What you have to do:
Reproduce all of the data below, substituting "Execution Latency" for each occurrence of "Runtime Latency" and changing nothing else.

(Chart-based quiz items)
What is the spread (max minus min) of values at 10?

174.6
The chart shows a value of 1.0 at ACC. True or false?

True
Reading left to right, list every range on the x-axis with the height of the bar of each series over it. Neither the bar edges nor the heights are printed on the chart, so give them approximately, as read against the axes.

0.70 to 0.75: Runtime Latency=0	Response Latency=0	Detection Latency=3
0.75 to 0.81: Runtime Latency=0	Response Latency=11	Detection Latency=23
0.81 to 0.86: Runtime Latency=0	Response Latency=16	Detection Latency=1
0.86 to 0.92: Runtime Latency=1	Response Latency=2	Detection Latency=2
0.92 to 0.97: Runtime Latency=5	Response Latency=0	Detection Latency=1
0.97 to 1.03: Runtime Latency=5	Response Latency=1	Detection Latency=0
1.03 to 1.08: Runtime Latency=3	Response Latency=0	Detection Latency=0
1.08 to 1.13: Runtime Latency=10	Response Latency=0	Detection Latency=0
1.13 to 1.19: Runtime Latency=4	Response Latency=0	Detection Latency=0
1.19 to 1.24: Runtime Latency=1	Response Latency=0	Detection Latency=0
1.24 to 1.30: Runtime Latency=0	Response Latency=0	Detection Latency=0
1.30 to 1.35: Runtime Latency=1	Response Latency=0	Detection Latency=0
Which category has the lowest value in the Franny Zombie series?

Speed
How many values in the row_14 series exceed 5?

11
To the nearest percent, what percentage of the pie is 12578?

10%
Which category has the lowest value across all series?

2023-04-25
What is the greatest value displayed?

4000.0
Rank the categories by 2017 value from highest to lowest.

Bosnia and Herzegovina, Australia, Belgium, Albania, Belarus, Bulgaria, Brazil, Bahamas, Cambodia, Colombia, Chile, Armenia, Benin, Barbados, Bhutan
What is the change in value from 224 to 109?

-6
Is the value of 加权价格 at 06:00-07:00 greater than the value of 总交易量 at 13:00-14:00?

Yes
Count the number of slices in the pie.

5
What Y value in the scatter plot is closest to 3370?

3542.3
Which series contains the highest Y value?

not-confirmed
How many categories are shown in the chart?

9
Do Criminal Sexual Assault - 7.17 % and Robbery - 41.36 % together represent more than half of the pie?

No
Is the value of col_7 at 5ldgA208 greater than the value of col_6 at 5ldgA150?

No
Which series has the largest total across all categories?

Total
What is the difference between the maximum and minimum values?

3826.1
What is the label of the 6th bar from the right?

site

Answer area:
What is the spread (max minus min) of values at 10?

174.6
The chart shows a value of 1.0 at ACC. True or false?

True
Reading left to right, list every range on the x-axis with the height of the bar of each series over it. Neither the bar edges nor the heights are printed on the chart, so give them approximately, as read against the axes.

0.70 to 0.75: Execution Latency=0	Response Latency=0	Detection Latency=3
0.75 to 0.81: Execution Latency=0	Response Latency=11	Detection Latency=23
0.81 to 0.86: Execution Latency=0	Response Latency=16	Detection Latency=1
0.86 to 0.92: Execution Latency=1	Response Latency=2	Detection Latency=2
0.92 to 0.97: Execution Latency=5	Response Latency=0	Detection Latency=1
0.97 to 1.03: Execution Latency=5	Response Latency=1	Detection Latency=0
1.03 to 1.08: Execution Latency=3	Response Latency=0	Detection Latency=0
1.08 to 1.13: Execution Latency=10	Response Latency=0	Detection Latency=0
1.13 to 1.19: Execution Latency=4	Response Latency=0	Detection Latency=0
1.19 to 1.24: Execution Latency=1	Response Latency=0	Detection Latency=0
1.24 to 1.30: Execution Latency=0	Response Latency=0	Detection Latency=0
1.30 to 1.35: Execution Latency=1	Response Latency=0	Detection Latency=0
Which category has the lowest value in the Franny Zombie series?

Speed
How many values in the row_14 series exceed 5?

11
To the nearest percent, what percentage of the pie is 12578?

10%
Which category has the lowest value across all series?

2023-04-25
What is the greatest value displayed?

4000.0
Rank the categories by 2017 value from highest to lowest.

Bosnia and Herzegovina, Australia, Belgium, Albania, Belarus, Bulgaria, Brazil, Bahamas, Cambodia, Colombia, Chile, Armenia, Benin, Barbados, Bhutan
What is the change in value from 224 to 109?

-6
Is the value of 加权价格 at 06:00-07:00 greater than the value of 总交易量 at 13:00-14:00?

Yes
Count the number of slices in the pie.

5
What Y value in the scatter plot is closest to 3370?

3542.3
Which series contains the highest Y value?

not-confirmed
How many categories are shown in the chart?

9
Do Criminal Sexual Assault - 7.17 % and Robbery - 41.36 % together represent more than half of the pie?

No
Is the value of col_7 at 5ldgA208 greater than the value of col_6 at 5ldgA150?

No
Which series has the largest total across all categories?

Total
What is the difference between the maximum and minimum values?

3826.1
What is the label of the 6th bar from the right?

site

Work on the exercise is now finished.